→ **Activities**
1 – Retype the portion of the article on the hacked accounts from "The Register claims" to "change their passwords.".
2 – According to the article on the hacked accounts, which website's database is said to be the biggest?
3 – Write what follows the last sentence of the article on the hacked accounts.

→ **Text segment**
617 million accounts from 16 hacked websites are reportedly being sold on the dark Web. Belonging to websites and apps like Dubsmash, MyFitnessPal, 500px, and ShareThis, the hacked account information is said to include names, email addresses, and encrypted passwords. Part of data dump also includes location information, social media authentication tokens, and personal details. After the publication of the leak news by a website, a number of the hacked websites have confirmed the breaches, giving credibility to the complete data dump.
According to a report in The Register, an alleged seller had approached the website and revealed the availability of the stolen data on the dark Web. The seller told the website that they have access to 20 databases containing the hacked accounts, but they were keeping some of them secret for private use. 16 of the hacked databases belonging to Dubsmash, MyFitnessPal, MyHeritage, ShareThis, HauteLook, Animoto, EyeEm, 8fit, Whitepages, Fotolog, 500px, Armor Games, BookMate, CoffeeMeetsBagel, Artsy, and DataCamp have been put on sale. Dubsmash database is said to be the biggest with over 162 million accounts.
The Register claims that it has seen a sample of the accounts put on sale and it does seem to appear legitimate. Also, after The Register's report, the likes of 500px and EyeEm has confirmed that they were indeed hacked and they are informing their users to change their passwords.

→ **Excerpted data**
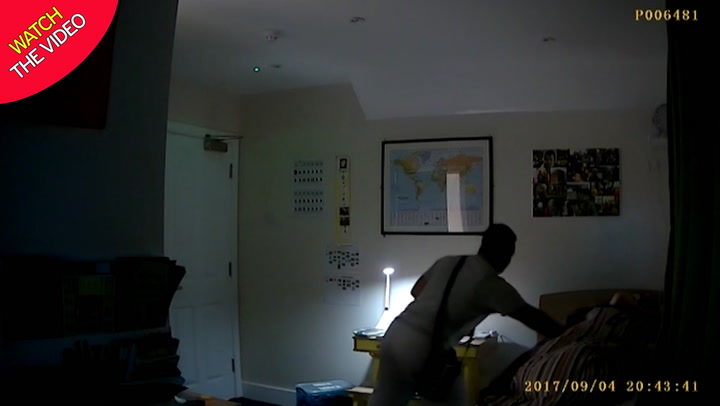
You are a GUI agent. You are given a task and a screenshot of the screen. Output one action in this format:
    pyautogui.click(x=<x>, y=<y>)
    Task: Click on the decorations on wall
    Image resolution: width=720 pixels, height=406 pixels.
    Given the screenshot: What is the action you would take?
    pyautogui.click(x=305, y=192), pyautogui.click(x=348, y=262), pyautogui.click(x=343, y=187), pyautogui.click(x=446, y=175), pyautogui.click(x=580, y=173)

* * *

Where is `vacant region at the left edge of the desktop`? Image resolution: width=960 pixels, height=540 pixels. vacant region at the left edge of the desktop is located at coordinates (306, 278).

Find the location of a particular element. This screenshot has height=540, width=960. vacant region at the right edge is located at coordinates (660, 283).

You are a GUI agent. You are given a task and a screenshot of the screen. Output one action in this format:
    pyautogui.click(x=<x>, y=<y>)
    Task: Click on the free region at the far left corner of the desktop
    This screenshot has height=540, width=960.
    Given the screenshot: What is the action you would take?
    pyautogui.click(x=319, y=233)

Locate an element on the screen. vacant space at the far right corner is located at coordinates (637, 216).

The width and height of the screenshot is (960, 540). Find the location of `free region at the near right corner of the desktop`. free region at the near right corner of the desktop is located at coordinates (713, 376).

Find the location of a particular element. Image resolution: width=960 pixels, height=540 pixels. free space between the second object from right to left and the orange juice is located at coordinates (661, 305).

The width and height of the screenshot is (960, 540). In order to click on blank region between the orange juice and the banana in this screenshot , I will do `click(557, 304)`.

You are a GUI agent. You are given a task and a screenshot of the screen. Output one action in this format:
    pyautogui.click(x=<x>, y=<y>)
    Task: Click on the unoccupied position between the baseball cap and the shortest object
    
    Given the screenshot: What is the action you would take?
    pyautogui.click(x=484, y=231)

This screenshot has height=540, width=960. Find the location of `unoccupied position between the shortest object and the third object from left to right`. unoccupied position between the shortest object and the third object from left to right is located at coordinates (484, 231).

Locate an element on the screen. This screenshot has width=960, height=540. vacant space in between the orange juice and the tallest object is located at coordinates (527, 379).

--

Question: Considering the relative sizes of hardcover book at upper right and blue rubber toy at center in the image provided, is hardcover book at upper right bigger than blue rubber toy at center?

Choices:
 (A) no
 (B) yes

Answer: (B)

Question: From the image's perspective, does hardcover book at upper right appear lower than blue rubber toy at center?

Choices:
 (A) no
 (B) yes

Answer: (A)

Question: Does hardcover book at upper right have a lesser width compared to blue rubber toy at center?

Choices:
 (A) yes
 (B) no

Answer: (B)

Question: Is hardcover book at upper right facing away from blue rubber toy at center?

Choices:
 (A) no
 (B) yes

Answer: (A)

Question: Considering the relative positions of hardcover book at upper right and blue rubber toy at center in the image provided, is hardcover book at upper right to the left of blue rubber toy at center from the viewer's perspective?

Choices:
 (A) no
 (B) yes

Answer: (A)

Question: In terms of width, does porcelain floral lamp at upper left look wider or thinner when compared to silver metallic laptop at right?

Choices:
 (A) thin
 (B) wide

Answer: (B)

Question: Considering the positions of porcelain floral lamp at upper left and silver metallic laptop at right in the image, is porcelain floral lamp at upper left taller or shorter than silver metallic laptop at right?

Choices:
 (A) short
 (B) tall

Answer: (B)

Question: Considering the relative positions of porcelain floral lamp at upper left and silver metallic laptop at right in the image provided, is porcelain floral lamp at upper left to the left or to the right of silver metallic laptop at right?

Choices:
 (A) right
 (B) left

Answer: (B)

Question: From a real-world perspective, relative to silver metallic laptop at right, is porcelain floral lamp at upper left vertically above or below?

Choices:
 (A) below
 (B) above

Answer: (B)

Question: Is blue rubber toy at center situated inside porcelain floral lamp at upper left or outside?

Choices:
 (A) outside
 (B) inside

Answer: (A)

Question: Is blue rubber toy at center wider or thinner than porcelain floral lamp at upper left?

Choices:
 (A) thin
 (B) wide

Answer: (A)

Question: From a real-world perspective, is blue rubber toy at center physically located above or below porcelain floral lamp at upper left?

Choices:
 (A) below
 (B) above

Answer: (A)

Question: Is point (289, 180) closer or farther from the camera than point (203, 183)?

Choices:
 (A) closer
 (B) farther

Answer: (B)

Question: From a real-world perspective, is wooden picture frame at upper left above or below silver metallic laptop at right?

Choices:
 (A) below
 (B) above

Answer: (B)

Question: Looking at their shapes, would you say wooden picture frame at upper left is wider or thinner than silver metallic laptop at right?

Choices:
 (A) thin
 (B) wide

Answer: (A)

→ **Numbered responses**
1 –
The Register claims that it has seen a sample of the accounts put on sale and it does seem to appear legitimate. Also, after The Register's report, the likes of 500px and EyeEm has confirmed that they were indeed hacked and they are informing their users to change their passwords.

2 – Dubsmash's database, with over 162 million accounts.

3 –
“If you were a 500px user on or prior to July 5, 2018, you have been affected,” 500px wrote in a blog post detailing the hack.
The hacked databases from MyHeritage, MyFitnessPal, and Animoto seem to be part of the previous breaches that the company have already disclosed in the past. The seller claims that all of the databases published on the dark Web are new and haven't been previously published online.
Here is a quick look at how many accounts belonging of different websites have been hacked:
If you are a user of any of the websites and apps mentioned above, it is most important that you immediately change your password. If you have used the same password on any other websites, change it on that website as well. It is not recommended to reuse passwords. Normally tools like HaveIBeenPwned reveal if your account information has been published online or on the dark Web. It is unclear whether the HaveIBeenPwned database has been updated to include the latest data dumps.